Después de unos minutos, Eleonora puso el cepillo encima de la cómoda.  “¡Así está bien!  Ahora me voy a desenredar mi cabeza para poder alistarme para ir a la escuela”.  Y tomó nuevamente su Biblia.

“¿A qué te refieres con desenredar tu cabeza?”, preguntó Marisa, mientras metía sus libros en su mochila.  “Tu cabello no se hace nudos como el mío”.

“Mi cabello no se hace nudos, pero mi mente, sí”, señaló Eleonora.  “A veces me preocupo demasiado por las cosas.  Luego tengo problemas para concentrarme en mis tareas de la escuela o en otras cosas que tengo que hacer durante el día”.

“Entonces, ¿cómo lo superas?”, preguntó Marisa.  “Un cepillo desenreda el cabello.  ¿Qué desenreda la mente?”
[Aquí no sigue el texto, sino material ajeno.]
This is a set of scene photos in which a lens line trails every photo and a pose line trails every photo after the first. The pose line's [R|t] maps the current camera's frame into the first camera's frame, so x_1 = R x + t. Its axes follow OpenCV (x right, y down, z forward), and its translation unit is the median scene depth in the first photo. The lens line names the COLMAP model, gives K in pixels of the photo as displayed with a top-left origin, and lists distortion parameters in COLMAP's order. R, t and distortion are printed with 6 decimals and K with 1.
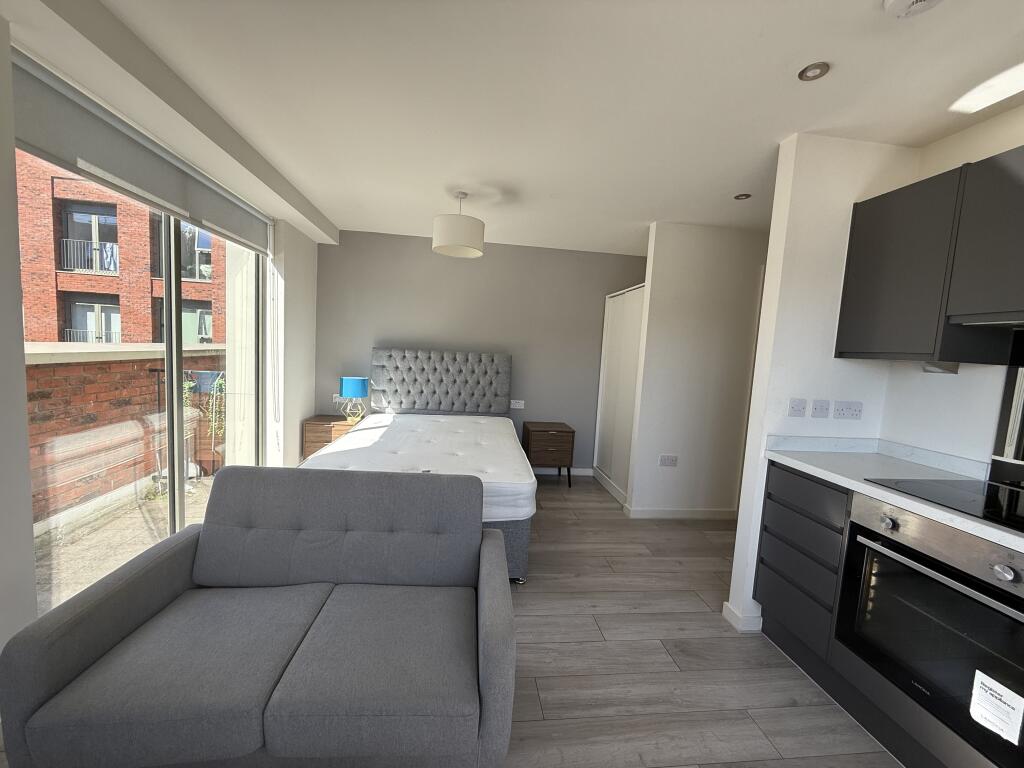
lens RADIAL K [[406.9, 0, 508.4], [0, 406.9, 383.7], [0, 0, 1]] dist [-0.002486, 0.000086]
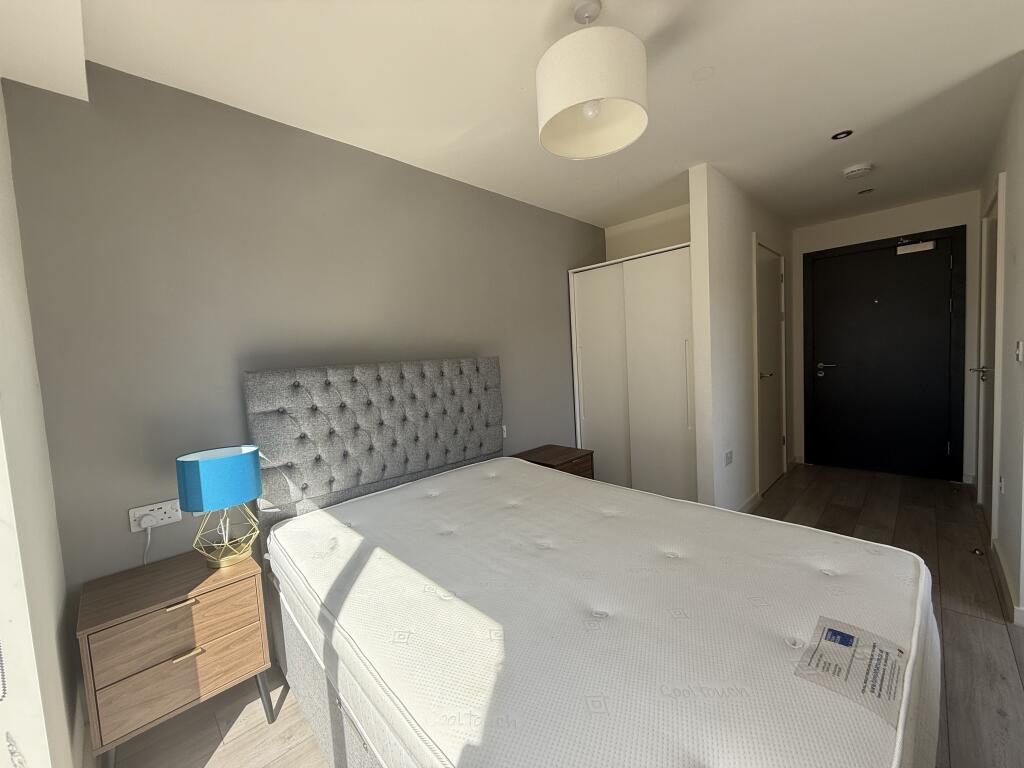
lens RADIAL K [[406.9, 0, 508.4], [0, 406.9, 383.7], [0, 0, 1]] dist [-0.002486, 0.000086]
pose [[0.785776, -0.140064, 0.602443, -0.372807], [0.145958, 0.988504, 0.039446, -0.053824], [-0.601043, 0.056936, 0.797186, 0.498644]]
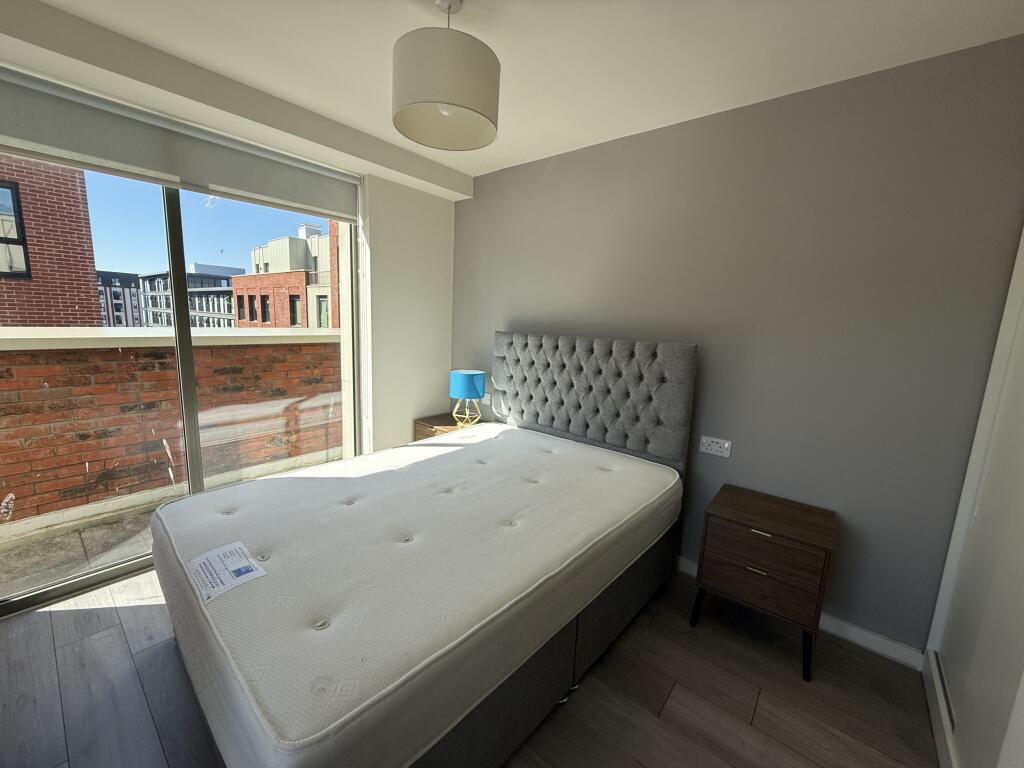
lens RADIAL K [[406.9, 0, 508.4], [0, 406.9, 383.7], [0, 0, 1]] dist [-0.002486, 0.000086]
pose [[0.686733, 0.087585, -0.721614, 0.213215], [-0.065842, 0.996129, 0.058244, -0.039507], [0.723921, 0.007515, 0.689841, 0.512540]]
“La Biblia me ayuda.  Me aseguro de leer algunos versículos todos los días”, respondió Eleonora.  “Mis pensamientos se enredan si los dejo divagar por su cuenta, así como tu cabello, pero leer la Palabra de Dios me ayuda a recordar que Jesús me ama y murió por mí, y que Él promete que estará conmigo en toda situación.  Llenar mi mente con Su Palabra me ayuda a desenredar mis pensamientos”.

“Yo también debería intentarlo”.  Marisa colgó su mochila en su hombro.  “Pero mi bus llega muy temprano, así que funcionará mejor para mí si lo hago después de la escuela o antes de ir a la cama”.  La niña miró a su alrededor.  “¿Dónde está mi suéter?”

“Está allá”.  Eleonora señaló a una esquina.  “Tienes razón, Marisa.  Deberías tratar de leer algunos versículos de la Biblia todos los días. ¡Desenredar tus pensamientos es mucho más importante que desenredar tu cabello!”  – MIRIAM K. NOWAK

LLENA TU MENTE CON LA PALABRA DE DIOS

  VERSÍCULO CLAVE: SALMO 119:48

MEDITARÉ EN TUS ESTATUTOS [LA BIBLIA].

¿Tus pensamientos terminan enredados en ocasiones?  ¿Te preocupas por la escuela, por tus amigos o por lo que está pasando en tu hogar?  ¿Te cuesta orar y conectarte con Dios?  Toma tu Biblia y permite que las palabras de Dios hablen a tu corazón.  Ellas te recordarán todo lo que Jesús ha hecho por ti y cómo Él está obrando en tu vida.  Desenreda tus pensamientos al enfocarte en la verdad de la Palabra de Dios.